Aarón quiso sonreír ante el éxito de su embuste. Se contuvo y forzó un gesto de preocupación.
—Por eso he venido aquí —respondió enseguida—. La mujer vive en Arenas, así que el niño ha nacido aquí, seguro. Qué madre va a querer irse a Madrid pudiendo dar a la luz al lado de casa, ¿no? No sé si tú podrías mirar el registro de nacimientos del hospital. Su madre me dijo que el niño tenía cuatro semanas, así que debió de nacer el día... —Aarón fingió hacer unos cálculos, y a continuación añadió—: El doce de mayo.
Miguel también parecía estar calculando. Se miraba la mano derecha mientras tocaba con el pulgar la yema de los otros cuatro dedos.
—No —concluyó—, si hoy es domingo once de junio, hace cuatro domingos era catorce de mayo.
Miguel levantó la mano con la que había hecho las cuentas. Apretaba el pulgar con fuerza contra el dedo anular, donde debían de haber acabado sus cálculos.
—Sí, es el catorce de mayo —repitió. Aarón sintió ganas de retorcer esos dedos. —Tampoco creo que fueran cuatro semanas exactas —dijo Aarón, comenzando a pellizcarse la pierna, a la altura del muslo, sin darse cuenta.
—Bueno, empezamos por ese día y vamos viendo. ¿Qué es lo que necesitarías saber?
—La dirección —respondió—, o el teléfono. Para que pueda llevarles las medicinas.
La mirada de Miguel se desvió a su mano izquierda, la misma con la que se pellizcaba el pantalón de forma nerviosa. Aarón notó que algo cambiaba en las arrugas de su frente.
—Me dijiste que venías de... —empezó Miguel.
—De una farmacia del pueblo.
Aarón sintió gotas de sudor condensarse al final de su espalda.
Con toda la seguridad que fue capaz de transmitir, sacó de su bolsillo la tarjeta del Colegio de Farmacéuticos. Se la mostró. El recepcionista la cogió. La miró por ambas caras. Después, manteniendo esas arrugas en la frente que parecían dibujar signos de interrogación, observó a Aarón.
—Vale —dijo Miguel—. Voy a buscar entonces por el catorce de mayo.
—De hecho, creo que la madre me dijo que el niño nació el doce de mayo, por eso antes dije esa fecha —insistió Aarón.
Escribió un doce imaginario con el dedo sobre el mostrador.
Miguel se quedó pensativo unos segundos. Aarón tuvo ganas de gritarle.
—Bueno, mira, lo que puedo hacer es buscar en un intervalo de una semana. Tampoco nacen tantos niños en la misma semana en este hospital, no...

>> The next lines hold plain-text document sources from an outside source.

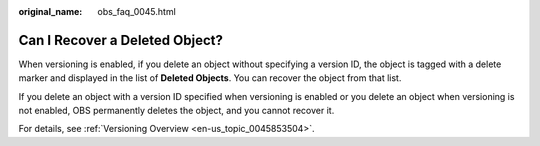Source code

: :original_name: obs_faq_0045.html

.. _obs_faq_0045:

Can I Recover a Deleted Object?
===============================

When versioning is enabled, if you delete an object without specifying a version ID, the object is tagged with a delete marker and displayed in the list of **Deleted Objects**. You can recover the object from that list.

If you delete an object with a version ID specified when versioning is enabled or you delete an object when versioning is not enabled, OBS permanently deletes the object, and you cannot recover it.

For details, see :ref:`Versioning Overview <en-us_topic_0045853504>`.
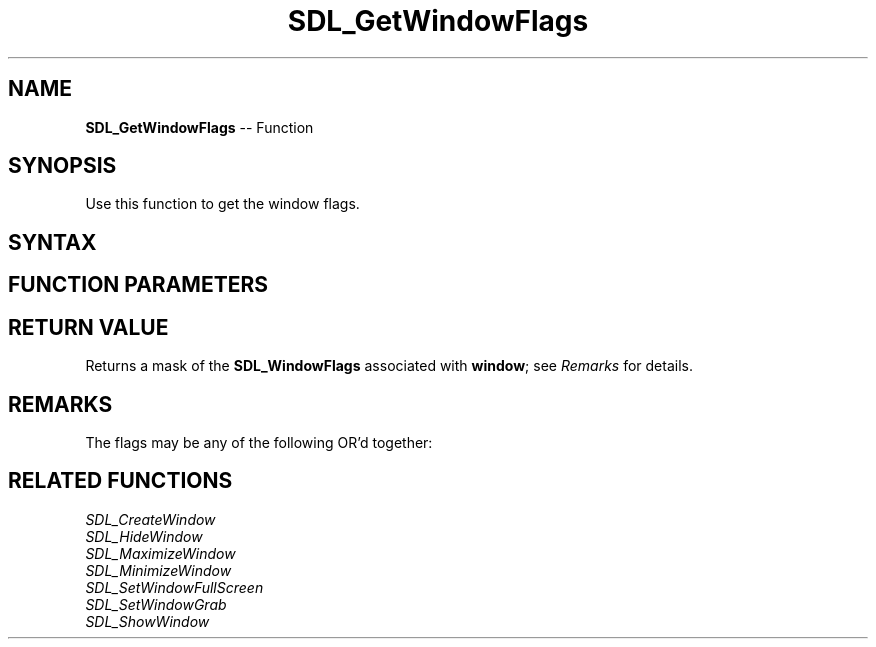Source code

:.TH SDL_GetWindowFlags 3 "2018.10.07" "https://github.com/haxpor/sdl2-manpage" "SDL2"
.SH NAME
\fBSDL_GetWindowFlags\fR -- Function

.SH SYNOPSIS
Use this function to get the window flags.

.SH SYNTAX
.TS
tab(:) allbox;
a.
T{
.nf
Uint32 SDL_GetWindowFlags(SDL_Window*   window)
.fi
T}
.TE

.SH FUNCTION PARAMETERS
.TS
tab(:) allbox;
ab l.
window:T{
the window to query
T}
.TE

.SH RETURN VALUE
Returns a mask of the \fBSDL_WindowFlags\fR associated with \fBwindow\fR; see \fIRemarks\fR for details.

.SH REMARKS
The flags may be any of the following OR'd together:

.TS
tab(:) allbox;
ab l.
SDL_WINDOW_FULLSCREEN:T{
fullscreen window
T}
SDL_WINDOW_FULLSCREEN_DESKTOP:T{
fullscreen window at the current desktop resolution
T}
SDL_WINDOW_OPENGL:T{
window usable with OpenGL context
T}
SDL_WINDOW_SHOWN:T{
window is visible
T}
SDL_WINDOW_HIDDEN:T{
window is not visible
T}
SDL_WINDOW_BORDERLESS:T{
no window decoration
T}
SDL_WINDOW_RESIZABLE:T{
window can be resized
T}
SDL_WINDOW_MINIMIZED:T{
window is minimized
T}
SDL_WINDOW_MAXIMIZED:T{
window is maximized
T}
SDL_WINDOW_INPUT_GRABBED:T{
window has grabbed input focus
T}
SDL_WINDOW_INPUT_FOCUS:T{
window has input focus
T}
SDL_WINDOW_MOUSE_FOCUS:T{
window has mouse focus
T}
SDL_WINDOW_FOREIGN:T{
window not created by SDL
T}
SDL_WINDOW_ALLOW_HIGHDPI:T{
window should be created in high-DPI mode if supported (>= SDL 2.0.1)
T}
SDL_WINDOW_MOUSE_CAPTURE:T{
window has mouse captured (unrelated to INPUT_GRABBED, >= SDL 2.0.4)
T}
SDL_WINDOW_ALWAYS_ON_TOP:T{
window should always be above others (X11 only, >= SDL 2.0.5)
T}
SDL_WINDOW_SKIP_TASKBAR:T{
window should not be added to the taskbar (X11 only, >= SLD 2.0.5)
T}
SDL_WINDOW_UTILITY:T{
window should be treated as a utility window (X11 only, >= SDL 2.0.5)
T}
SDL_WINDOW_TOOLTIP:T{
window should be treated as a tooltip (X11 only, >= SDL 2.0.5)
T}
SDL_WINDOW_POPUP_MENU:T{
window should be treated as a popup menu (X11 only, >= SDL 2.0.5)
T}
.TE

.SH RELATED FUNCTIONS
\fISDL_CreateWindow\fR
.br
\fISDL_HideWindow\fR
.br
\fISDL_MaximizeWindow\fR
.br
\fISDL_MinimizeWindow\fR
.br
\fISDL_SetWindowFullScreen\fR
.br
\fISDL_SetWindowGrab\fR
.br
\fISDL_ShowWindow\fR

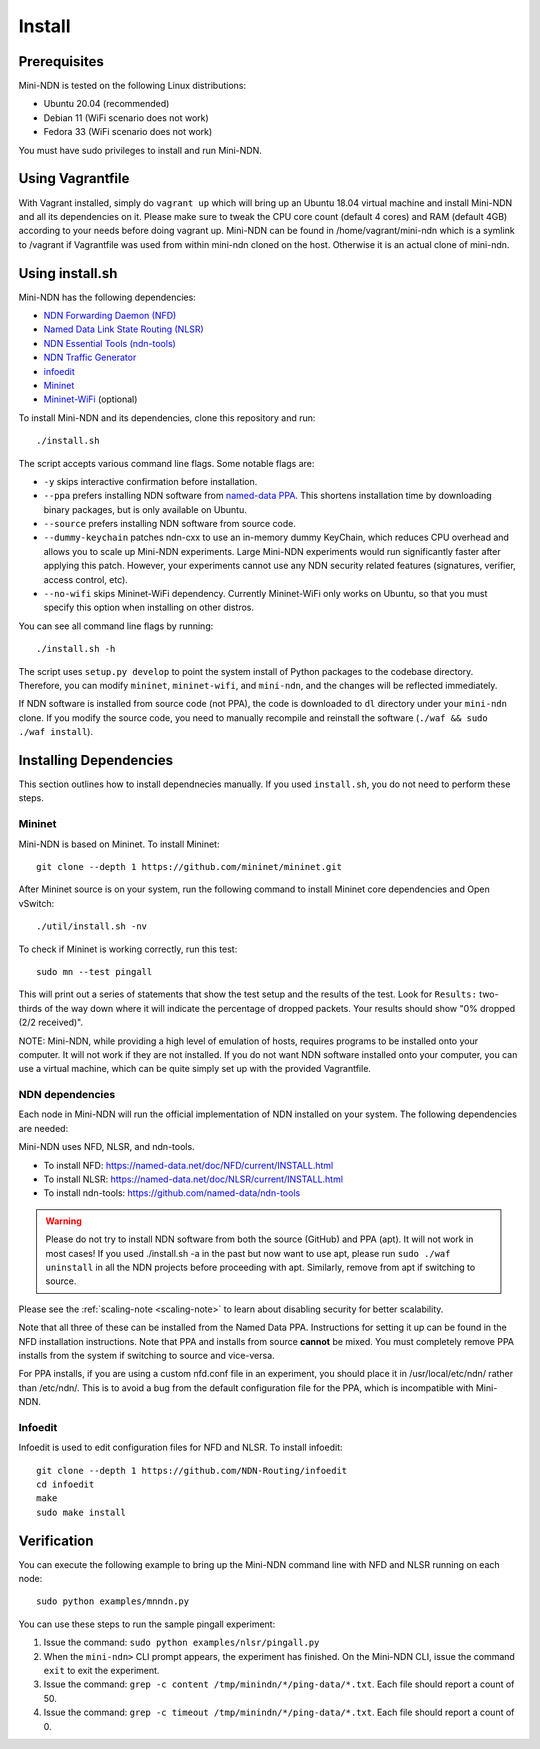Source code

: Install
=======

Prerequisites
-------------

Mini-NDN is tested on the following Linux distributions:

- Ubuntu 20.04 (recommended)
- Debian 11 (WiFi scenario does not work)
- Fedora 33 (WiFi scenario does not work)

You must have sudo privileges to install and run Mini-NDN.

Using Vagrantfile
-----------------

With Vagrant installed, simply do ``vagrant up`` which will bring up an Ubuntu 18.04 virtual machine
and install Mini-NDN and all its dependencies on it. Please make sure to tweak the CPU core count
(default 4 cores) and RAM (default 4GB) according to your needs before doing vagrant up. Mini-NDN
can be found in /home/vagrant/mini-ndn which is a symlink to /vagrant if Vagrantfile was used from within mini-ndn cloned on the host. Otherwise it is an actual clone of mini-ndn.

Using install.sh
----------------

Mini-NDN has the following dependencies:

- `NDN Forwarding Daemon (NFD) <https://named-data.net/doc/NFD/>`_
- `Named Data Link State Routing (NLSR) <https://named-data.net/doc/NLSR/>`_
- `NDN Essential Tools (ndn-tools) <https://github.com/named-data/ndn-tools>`_
- `NDN Traffic Generator <https://github.com/named-data/ndn-traffic-generator>`_
- `infoedit <https://github.com/NDN-Routing/infoedit>`_
- `Mininet <http://mininet.org/>`_
- `Mininet-WiFi <https://mininet-wifi.github.io/>`_ (optional)

To install Mini-NDN and its dependencies, clone this repository and run:

::

    ./install.sh

The script accepts various command line flags.
Some notable flags are:

- ``-y`` skips interactive confirmation before installation.
- ``--ppa`` prefers installing NDN software from `named-data PPA <https://launchpad.net/~named-data/+archive/ubuntu/ppa>`_.
  This shortens installation time by downloading binary packages, but is only available on Ubuntu.
- ``--source`` prefers installing NDN software from source code.
- ``--dummy-keychain`` patches ndn-cxx to use an in-memory dummy KeyChain, which reduces CPU overhead
  and allows you to scale up Mini-NDN experiments. Large Mini-NDN experiments would run significantly
  faster after applying this patch. However, your experiments cannot use any NDN security related
  features (signatures, verifier, access control, etc).
- ``--no-wifi`` skips Mininet-WiFi dependency.
  Currently Mininet-WiFi only works on Ubuntu, so that you must specify this option when installing on other distros.

You can see all command line flags by running:

::

    ./install.sh -h

The script uses ``setup.py develop`` to point the system install of Python packages to the codebase
directory. Therefore, you can modify ``mininet``, ``mininet-wifi``, and ``mini-ndn``, and the
changes will be reflected immediately.

If NDN software is installed from source code (not PPA), the code is downloaded to ``dl`` directory
under your ``mini-ndn`` clone. If you modify the source code, you need to manually recompile and
reinstall the software (``./waf && sudo ./waf install``).

Installing Dependencies
-----------------------

This section outlines how to install dependnecies manually.
If you used ``install.sh``, you do not need to perform these steps.

Mininet
_______

Mini-NDN is based on Mininet. To install Mininet:

::

    git clone --depth 1 https://github.com/mininet/mininet.git

After Mininet source is on your system, run the following command to
install Mininet core dependencies and Open vSwitch:

::

    ./util/install.sh -nv

To check if Mininet is working correctly, run this test:

::

    sudo mn --test pingall

This will print out a series of statements that show the test setup and
the results of the test. Look for ``Results:`` two-thirds of the way
down where it will indicate the percentage of dropped packets. Your
results should show "0% dropped (2/2 received)".

NOTE: Mini-NDN, while providing a high level of emulation of hosts,
requires programs to be installed onto your computer. It will not work
if they are not installed. If you do not want NDN software installed
onto your computer, you can use a virtual machine, which can be quite
simply set up with the provided Vagrantfile.

NDN dependencies
________________

Each node in Mini-NDN will run the official implementation of NDN
installed on your system. The following dependencies are needed:

Mini-NDN uses NFD, NLSR, and ndn-tools.

- To install NFD: https://named-data.net/doc/NFD/current/INSTALL.html
- To install NLSR: https://named-data.net/doc/NLSR/current/INSTALL.html
- To install ndn-tools: https://github.com/named-data/ndn-tools

.. warning::
    Please do not try to install NDN software from both the source (GitHub) and PPA (apt).
    It will not work in most cases! If you used ./install.sh -a in the past but now want
    to use apt, please run ``sudo ./waf uninstall`` in all the NDN projects before proceeding
    with apt. Similarly, remove from apt if switching to source.

Please see the :ref:`scaling-note <scaling-note>` to learn about disabling
security for better scalability.

Note that all three of these can be installed from the Named Data PPA.
Instructions for setting it up can be found in the NFD installation
instructions. Note that PPA and installs from source **cannot** be
mixed. You must completely remove PPA installs from the system if switching
to source and vice-versa.

For PPA installs, if you are using a custom nfd.conf file in an experiment, you should
place it in /usr/local/etc/ndn/ rather than /etc/ndn/. This is to avoid
a bug from the default configuration file for the PPA, which is
incompatible with Mini-NDN.

Infoedit
________

Infoedit is used to edit configuration files for NFD and NLSR.
To install infoedit:

::

    git clone --depth 1 https://github.com/NDN-Routing/infoedit
    cd infoedit
    make
    sudo make install

Verification
------------

You can execute the following example to bring up the Mini-NDN command line
with NFD and NLSR running on each node:

::

    sudo python examples/mnndn.py

You can use these steps to run the sample pingall experiment:

1. Issue the command: ``sudo python examples/nlsr/pingall.py``
2. When the ``mini-ndn>`` CLI prompt appears, the experiment has
   finished. On the Mini-NDN CLI, issue the command ``exit`` to exit the
   experiment.
3. Issue the command:
   ``grep -c content /tmp/minindn/*/ping-data/*.txt``. Each file should
   report a count of 50.
4. Issue the command:
   ``grep -c timeout /tmp/minindn/*/ping-data/*.txt``. Each file should
   report a count of 0.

—Estoy casi seguro de que la madre dijo el doce de maye —repitió Aarón.
—Y yo estoy casi seguro de que si hubiera dicho el doce de mayo, me lo habrías comentado desde el primer momento en vez de lo de las cuatro semanas.
Aarón sintió el dolor del fuerte pellizco en su pierna. Tuvo miedo de haber metido la pata. De haber estirado demasiado la confianza de aquel recepcionista.
—Voy a buscar en la semana del siete al catorce de mayo —concluyó Miguel—. Y si no te importa, voy a ser yo quien llame a esa madre para confirmar que su hijo está enfermo y ha hecho un pedido a tu farmacia.